When asked about the lack of research, he said the research would be commissioned to identify what an "effective system-wide approach" would look like.
However, further work was needed to determine exactly how or what steps need to be taken.
"A key aim of the Fetal Alcohol Spectrum Disorder (FASD) Action Plan going forward is to strengthen the approach to supporting people, individuals and whānau affected."
Cross-agency pilots would be implemented and research would be done to determine the appropriate response, he said.
The ministry spokesman said people with the disorder who have eligible disabilities and identified needs were able to receive ministry-funded disability support services (DSS).
"Children with suspected FASD who are too young to be formally diagnosed can also access DSS child development services, if developmental delay is identified."
Last year, $7.6 million from the proceeds of crime was put towards developing clinical diagnostic guidelines and training for dealing with fetal alcohol spectrum disorder.
Last year, an intensive holistic service for pregnant women and parents with children under the age of 3 who experience problems with mental health, alcohol and other drugs launched in the Eastern Bay of Plenty.
Proceeds of crime 2019 $7.6m funding has been allocated to:
• Extending existing pregnancy and parenting services to assess needs of children of women with addiction issues and provide ongoing support to parent children.
• Partnering with two child and development services to reconfigure existing models to address the behavioural and learning needs of children with alcohol-related neurodevelopmental issues sooner.
• Development of fetal alcohol spectrum disorder clinical diagnostic guidelines and training for clinicians.
• Piloting interventions with youth justice and corrections to improve self-regulation of young people in a youth justice facility and young offenders in prison.
• Supporting families to parent children with the disorder.
• Research to identify what an effective system-wide approach to respond to fetal alcohol spectrum disorder and neurodevelopmental disorders would look like.
'She was a very difficult baby, she required constant, constant attention'
"Her first time at the public swimming pool, she was in the toddlers' pool, and she just held a child's head under the water," a Tauranga woman remembers.
"She's not evil, she wasn't trying to hurt her ... a fetal alcohol brain doesn't link cause and effect."
The woman and her late husband fostered the child from Oranga Tamariki when she was 3 weeks old, and she has since taken guardianship of the girl, who is now in her teens.
"As a baby ... her development was very delayed, so we knew something was up.
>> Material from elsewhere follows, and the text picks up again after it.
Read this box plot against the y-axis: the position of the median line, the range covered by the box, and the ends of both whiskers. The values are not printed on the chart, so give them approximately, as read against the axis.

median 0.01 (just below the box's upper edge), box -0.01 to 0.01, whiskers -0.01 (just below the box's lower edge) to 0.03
She was a very difficult baby, she required constant, constant attention."
The woman said that from an early age daily interactions were constant uphill battles, involving stealing, lying and manipulation. And the child just couldn't sit still.
While the child's IQ is in the normal range, "the way their brain works is different, there are gaps ... it can't link cause and effect".
At 18 months, it was suspected during a visit to the paediatrician that the toddler had fetal alcohol spectrum disorder.
"He said it's probable ... but he couldn't diagnose it," the woman said.
It was not until the child was 10 that the woman received funding from Permanent Caregiver Support Service, through Oranga Tamariki, for a test that cost $6000 plus $3000 for aftercare.
The funding came about, the woman said, because she was "absolutely beside myself, and said I can't take it any more".
But that's where it ended.
"The diagnosis helped because it gave me confidence that there is a problem here ... [but] there isn't any [support]."